Secondo Kokott, infatti, la legge europea non prevede alcun obbligo per i provider di fornire questo genere di informazioni ai detentori dei diritti d’autore, anche quando questi sostengono che gli IP rilevati sono di utenti che hanno commesso degli illeciti. Un’affermazione che riguarda tutti i procedimenti civili.
A rivelarlo è il Timesonline ma l’eco delle parole di Kokott si fa sentire un po’ ovunque, anche nella blogosfera e anche oltre Atlantico. Kokott si è pronunciata nell’ambito della causa intentata da Promusicae, associazione discografica spagnola, contro il provider Telefonica per non aver prontamente ricevuto da quest’ultima nomi e indirizzi di presunti “pirati”, utenti di un sistema di sharing ormai in declino, KaZaA.
Secondo l’avvocato generale, la presunzione di colpevolezza non basta per obbligare gli ISP a spifferare tutto sui propri utenti, risultando quindi valida la posizione espressa in tribunale dal provider spagnolo, il maggiore del paese, che ha ribattuto alla richiesta dei discografici sostenendo che sia possibile condividere tali dati con soggetti terzi solo in caso di indagini per crimini gravi o di pubblica sicurezza, e non certo per illeciti civili.
Il parere di Kokott non è vincolante, ma dovrebbe fungere da autorevole consiglio legale propedeutico alla decisione dei giudici iberici: secondo il Times, esiste una probabilità dell’80% che tale parere venga recepito e trasformato in sentenza da parte della corte giudicante.
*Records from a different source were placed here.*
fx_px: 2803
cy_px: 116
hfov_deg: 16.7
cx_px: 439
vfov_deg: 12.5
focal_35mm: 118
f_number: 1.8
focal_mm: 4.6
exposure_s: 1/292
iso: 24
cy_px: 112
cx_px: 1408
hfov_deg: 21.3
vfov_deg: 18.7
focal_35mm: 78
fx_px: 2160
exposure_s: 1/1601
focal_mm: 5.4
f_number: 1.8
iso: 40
Segnali dunque contrastanti dal Vecchio Continente nei confronti della condivisione della conoscenza e dei contenuti senza autorizzazione degli aventi diritto: non sarà forse indispensabile spifferare le identità dei netizen, ma l’obbligo di filtrare i file illegali è stato recentemente invocato da un tribunale belga. Per i giudici è necessaria l’istituzione dei cosiddetti provider poliziotti, alla stessa stregua di quanto accade negli USA con AT&T e i suoi nuovi amici: RIAA, MPAA e organizzazioni affini.
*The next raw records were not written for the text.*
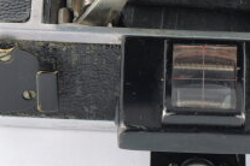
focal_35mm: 417
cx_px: 182
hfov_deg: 4.9
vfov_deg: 3.3
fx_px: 2896
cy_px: -63
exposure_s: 1/250
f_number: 13
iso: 160
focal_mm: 69
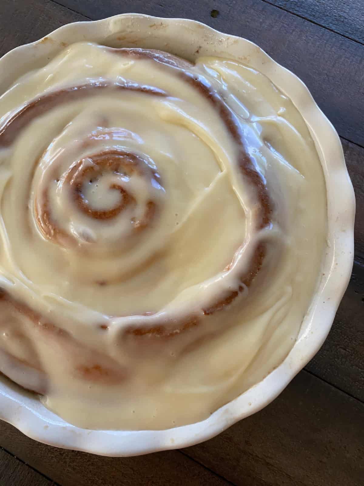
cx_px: 182
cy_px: 243
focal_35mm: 26
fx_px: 365
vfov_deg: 67.3
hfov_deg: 53.0
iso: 250
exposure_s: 1/60
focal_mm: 4.2
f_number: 1.8
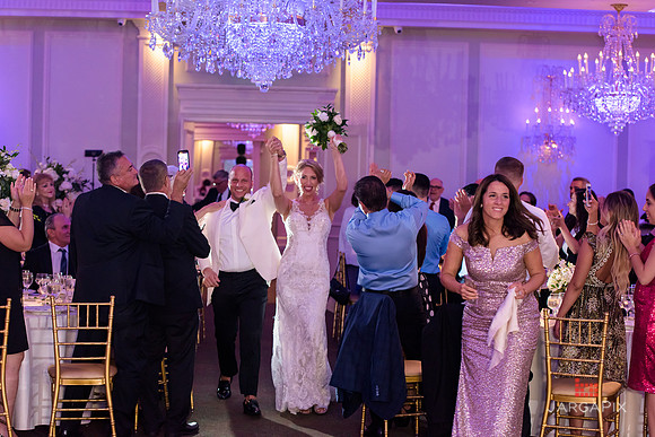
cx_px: 328
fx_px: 1365
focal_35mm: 75
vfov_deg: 18.2
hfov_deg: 27.0
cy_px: 218
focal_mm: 75
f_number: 4
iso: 1600
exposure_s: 1/125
E in Italia? Nel bel paese il caso Peppermint vs. utenti P2P continua a tenere banco, dopo le decisioni con cui il Tribunale di Roma ha respinto il ricorso dell’etichetta discografica tedesca per la mancata consegna dei nominativi degli utenti da parte di Wind e Telecom. Tali pretese sono infondate, hanno stabilito i giudici, e sarà ora interessante valutare le motivazioni delle ordinanze. Ma, al di là del caso specifico, grazie alla Legge Urbani, in Italia condividere file è considerato un reato penale, il che significa che i principi espressi da Kokott nel Belpaese potrebbero infrangersi sugli scogli di una normativa controversa e contraddittoria.
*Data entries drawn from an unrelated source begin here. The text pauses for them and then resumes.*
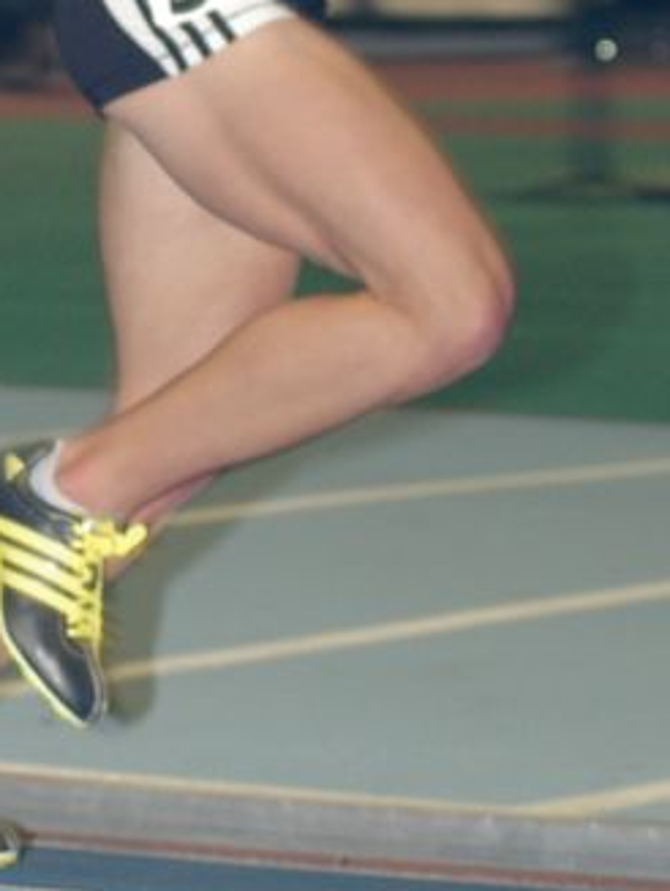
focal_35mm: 282
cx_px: 177
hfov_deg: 5.3
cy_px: -109
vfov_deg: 7.0
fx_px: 7263
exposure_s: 1/125
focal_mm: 80
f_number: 6.3
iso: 800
Sia come sia, le recenti decisioni pro-utenti del Tribunale capitolino non vanno proprio giù all’industria musicale nostrana: in un comunicato stampa pubblicato ieri, il presidente della piccola e media industria aderente a FIMI, Mario Allione, si è lanciato in una invettiva contro quella che definisce una minaccia per le società di settore, ossia la condivisione non autorizzata di brani, con particolare riguardo alle realtà “indie”, etichette indipendenti che si rivolgono ad un pubblico di nicchia e che vedono la propria sopravvivenza minacciata dallo scambio illecito.
“Le etichette indipendenti costituiscono una delle risorse più importanti nello sviluppo della cultura musicale europea, è necessario però che questo lavoro sia adeguatamente tutelato consentendo la diffusione della produzione indipendente nel mondo attraverso anche il commercio legale di contenuti musicali”, sottolinea Allione, che si lamenta delle decisioni dei giudici, a suo dire inneggianti alla pirateria telematica. “Decisioni come quelle di questi giorni – si legge ancora nel comunicato – rischiano di favorire una pirateria indiscriminata, proprio a danno dei repertori più deboli. Sono convinto che le Istituzioni debbano riflettere attentamente sulla questione”.